- run it on https://repl.it
- run it on nodejs. tested with:
- Ubuntu 18.04
- node.js v8.11.4
Since I have 60 - 90 minutes to design and implement, I will limit the scope of a mini regular expression engine as described below:
- only use javascript/node built-in except javascript regex engine & expression
- Non-distributed algorithm
- Literals can occur 0 to many times on the given text
- Literals can be separated by multiple separators. For this implemenation I will assume, literals are separated by ["," , "." , ":", ";" "?" "!" "|", "&"]
- Given that you are seeing the text for the first time, the best time complexity is O(textLength). (you have to traverse through the text once to know whether literal is included or not included)
- Since the engine needs to provide multi literal search, we can optimize time complexity by building a Map of literals. This way, we only incur full text traversal once, no matter how many literals we need to search.
- Since we are building a Map of literals anyways, we will store number of occurences.
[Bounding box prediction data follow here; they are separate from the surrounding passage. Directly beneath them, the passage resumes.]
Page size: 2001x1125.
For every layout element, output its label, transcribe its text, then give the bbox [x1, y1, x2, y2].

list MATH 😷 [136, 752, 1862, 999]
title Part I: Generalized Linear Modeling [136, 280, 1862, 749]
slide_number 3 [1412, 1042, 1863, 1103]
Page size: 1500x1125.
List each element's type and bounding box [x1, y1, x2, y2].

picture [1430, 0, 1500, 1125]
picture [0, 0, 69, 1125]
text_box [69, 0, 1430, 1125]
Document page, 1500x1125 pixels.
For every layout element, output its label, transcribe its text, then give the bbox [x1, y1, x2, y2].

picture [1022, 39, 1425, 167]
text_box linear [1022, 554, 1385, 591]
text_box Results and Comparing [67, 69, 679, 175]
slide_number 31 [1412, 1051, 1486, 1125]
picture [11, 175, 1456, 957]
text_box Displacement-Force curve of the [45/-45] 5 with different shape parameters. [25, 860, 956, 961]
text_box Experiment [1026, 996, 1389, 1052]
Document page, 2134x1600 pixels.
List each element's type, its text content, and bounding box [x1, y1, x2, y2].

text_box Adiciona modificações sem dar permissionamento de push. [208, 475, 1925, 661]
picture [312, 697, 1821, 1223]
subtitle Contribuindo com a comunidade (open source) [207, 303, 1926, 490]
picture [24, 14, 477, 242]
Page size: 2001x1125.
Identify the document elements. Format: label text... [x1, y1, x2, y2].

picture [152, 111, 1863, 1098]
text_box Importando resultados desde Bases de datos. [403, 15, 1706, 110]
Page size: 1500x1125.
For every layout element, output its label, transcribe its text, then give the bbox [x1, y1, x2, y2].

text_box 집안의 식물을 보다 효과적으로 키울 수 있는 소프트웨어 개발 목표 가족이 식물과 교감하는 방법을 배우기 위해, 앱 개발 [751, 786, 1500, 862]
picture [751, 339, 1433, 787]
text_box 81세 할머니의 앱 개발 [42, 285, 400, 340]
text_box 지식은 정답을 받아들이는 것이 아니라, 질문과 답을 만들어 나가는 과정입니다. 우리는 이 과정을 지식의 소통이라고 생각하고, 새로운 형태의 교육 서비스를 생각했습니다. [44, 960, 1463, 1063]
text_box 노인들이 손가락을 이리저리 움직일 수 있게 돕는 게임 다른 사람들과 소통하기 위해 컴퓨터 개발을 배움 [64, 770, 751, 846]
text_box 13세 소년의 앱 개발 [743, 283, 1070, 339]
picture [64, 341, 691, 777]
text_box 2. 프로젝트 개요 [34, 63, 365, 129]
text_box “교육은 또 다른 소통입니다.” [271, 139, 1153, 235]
Therefore, the result can provide more information without incurring more time complexity cost.
- literal map : key = literal, value = {}
text : "the cat sat on the dog"
- search for "cat"
{
"total" : 1,
"result":
[
{
"literal": "cat",
"count": 1,
}
]
}
- search for "the"
// search for "the"
{
"total" : 1,
"result":
[
{
"literal": "the",
"count" : 2,
}
]
}
- search for "cat|dog"
{
"total" : 2,
"result":
[
{
"literal": "cat",
"num": 1,
},
{
"literal": "dog",
"num": 1,
}
]
}
- if the text size is large enough to pay distribution and merge price, make the engine to distribute the workload to build index Map.